As far as talent goes… come on! Comparisons may be invidious, but the “anti-war” group is by far the better group of writers. Philip K. Dick, Isaac Asimov, Ray Bradbury, Ursula K. LeGuin, Judith Merril, Harlan Ellison, Harry Harrison! What unites them? They do not believe that technology will save us. And they believe that we are all human (or aliens or replicants), and that that counts.

This doesn’t mean that the humanists can be bested in the horrors-of-space-exploration stakes, either. In this area, Ray Bradbury’s Mars is Heaven! – written in 1948 – is not to be missed.

Some names stand out by their absence: Clifford Simak, for instance. The poet laureate of rural and small-town America, and robots, and dogs: where did he stand on this issue? And were is Frederik Pohl? His stories suggest he’d see the War as money-making empire-building, a Bilko-esque scam-machine such as he and C.M. Kornbluth might have invented. But did he?

* [Directions]:
1. Answer these questions on the passage about science fiction writers:
(a) Which Ray Bradbury story does the passage recommend, and in what year was it written?
(b) According to the passage, what do the writers in the "anti-war" group not believe?
(c) Which writer is called the poet laureate of rural and small-town America?
2. Write out the passage about science fiction writers word for word, everything from "This doesn’t mean" down to "But did he?".
3. Carry the passage about science fiction writers further, starting after its final sentence.
The rows that come after this passage are separate material.

* [Exercise data]:
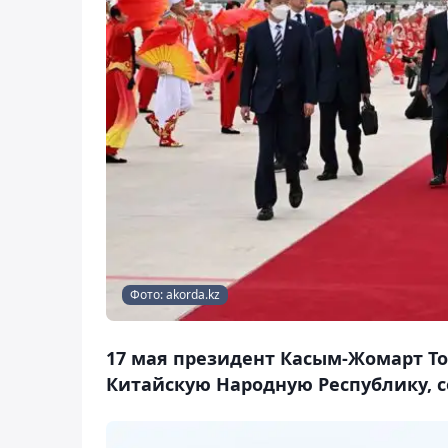
Фото: akorda.kz
17 мая президент Касым-Жомарт То
Китайскую Народную Республику, с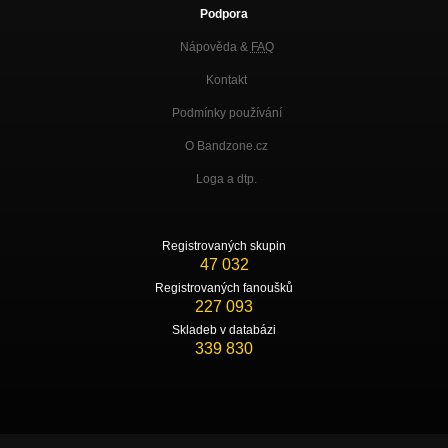
Podpora
Nápověda &
FAQ
Kontakt
Podmínky používání
O Bandzone.cz
Loga a dtp.
Registrovaných skupin
47 032
Registrovaných fanoušků
227 093
Skladeb v databázi
339 830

* [Per-task outputs]:
1.
(a) Mars is Heaven!, written in 1948.
(b) They do not believe that technology will save us.
(c) Clifford Simak.

2.
This doesn’t mean that the humanists can be bested in the horrors-of-space-exploration stakes, either. In this area, Ray Bradbury’s Mars is Heaven! – written in 1948 – is not to be missed.

Some names stand out by their absence: Clifford Simak, for instance. The poet laureate of rural and small-town America, and robots, and dogs: where did he stand on this issue? And were is Frederik Pohl? His stories suggest he’d see the War as money-making empire-building, a Bilko-esque scam-machine such as he and C.M. Kornbluth might have invented. But did he?

3.
[Updated February 2021 — H. Bruce Franklin, in an essay entitled The Vietnam War as American SF and Fantasy, reminds us that Pohl was the editor of Galaxy at the time (he was also married to Judith Merril, the guiding light behind the anti-war statement). Franklin writes: The June 1968 issue of Galaxy showcased the two ads on facing pages, followed by pages of anguish by editor Frederik Pohl, who chastised both groups for turning what he called “a choice of tactics” into a “polarized debate,” thus making “opponents of people who should be friends” and threatening to “endlessly” protract the national debate, and hence the war. Pohl pleads for a unified vision that he expects readers to find in SF:

Look down the list of signers to the two divergent ads.…from their stories, you have an opportunity to judge of the kinds of worlds they would like for the future.…[T]here’s not a pennyworth of difference between them.… [I]f these two groups were each constituted a committee for the construction of a World of Twenty-Sixty-Eight, and their optimum worlds were compared, they would be essentially the same world.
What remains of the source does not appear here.